*TASK DETAILS:* Repeat the entries below exactly, pictures excluded.

[Dataset entries]
┄┄┄┄┄┄

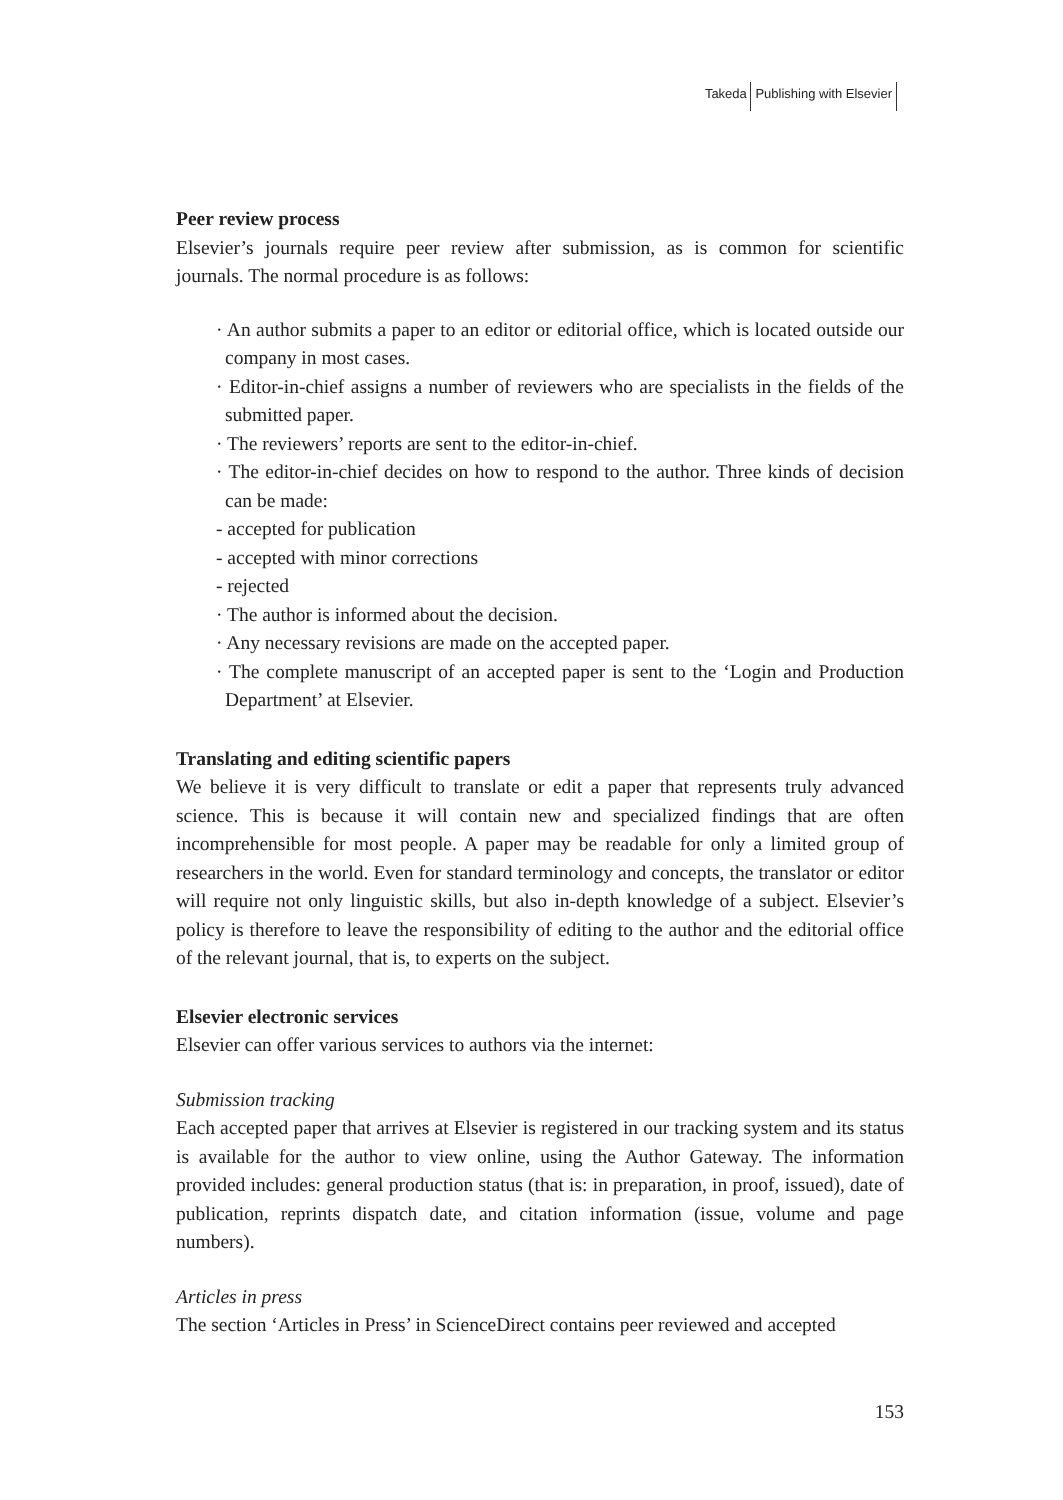Takeda Publishing with Elsevier
Peer review process
Elsevier’s journals require peer review after submission, as is common for scientific journals. The normal procedure is as follows:
· An author submits a paper to an editor or editorial office, which is located outside our company in most cases.
· Editor-in-chief assigns a number of reviewers who are specialists in the fields of the submitted paper.
· The reviewers’ reports are sent to the editor-in-chief.
· The editor-in-chief decides on how to respond to the author. Three kinds of decision can be made:
- accepted for publication
- accepted with minor corrections
- rejected
· The author is informed about the decision.
· Any necessary revisions are made on the accepted paper.
· The complete manuscript of an accepted paper is sent to the ‘Login and Production Department’ at Elsevier.
Translating and editing scientific papers
We believe it is very difficult to translate or edit a paper that represents truly advanced science. This is because it will contain new and specialized findings that are often incomprehensible for most people. A paper may be readable for only a limited group of researchers in the world. Even for standard terminology and concepts, the translator or editor will require not only linguistic skills, but also in-depth knowledge of a subject. Elsevier’s policy is therefore to leave the responsibility of editing to the author and the editorial office of the relevant journal, that is, to experts on the subject.
Elsevier electronic services
Elsevier can offer various services to authors via the internet:
Submission tracking
Each accepted paper that arrives at Elsevier is registered in our tracking system and its status is available for the author to view online, using the Author Gateway. The information provided includes: general production status (that is: in preparation, in proof, issued), date of publication, reprints dispatch date, and citation information (issue, volume and page numbers).
Articles in press
The section ‘Articles in Press’ in ScienceDirect contains peer reviewed and accepted
153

┄┄┄┄┄┄

*RESPONSE AREA:*
Takeda Publishing with Elsevier
Peer review process
Elsevier’s journals require peer review after submission, as is common for scientific journals. The normal procedure is as follows:
· An author submits a paper to an editor or editorial office, which is located outside our company in most cases.
· Editor-in-chief assigns a number of reviewers who are specialists in the fields of the submitted paper.
· The reviewers’ reports are sent to the editor-in-chief.
· The editor-in-chief decides on how to respond to the author. Three kinds of decision can be made:
- accepted for publication
- accepted with minor corrections
- rejected
· The author is informed about the decision.
· Any necessary revisions are made on the accepted paper.
· The complete manuscript of an accepted paper is sent to the ‘Login and Production Department’ at Elsevier.
Translating and editing scientific papers
We believe it is very difficult to translate or edit a paper that represents truly advanced science. This is because it will contain new and specialized findings that are often incomprehensible for most people. A paper may be readable for only a limited group of researchers in the world. Even for standard terminology and concepts, the translator or editor will require not only linguistic skills, but also in-depth knowledge of a subject. Elsevier’s policy is therefore to leave the responsibility of editing to the author and the editorial office of the relevant journal, that is, to experts on the subject.
Elsevier electronic services
Elsevier can offer various services to authors via the internet:
Submission tracking
Each accepted paper that arrives at Elsevier is registered in our tracking system and its status is available for the author to view online, using the Author Gateway. The information provided includes: general production status (that is: in preparation, in proof, issued), date of publication, reprints dispatch date, and citation information (issue, volume and page numbers).
Articles in press
The section ‘Articles in Press’ in ScienceDirect contains peer reviewed and accepted
153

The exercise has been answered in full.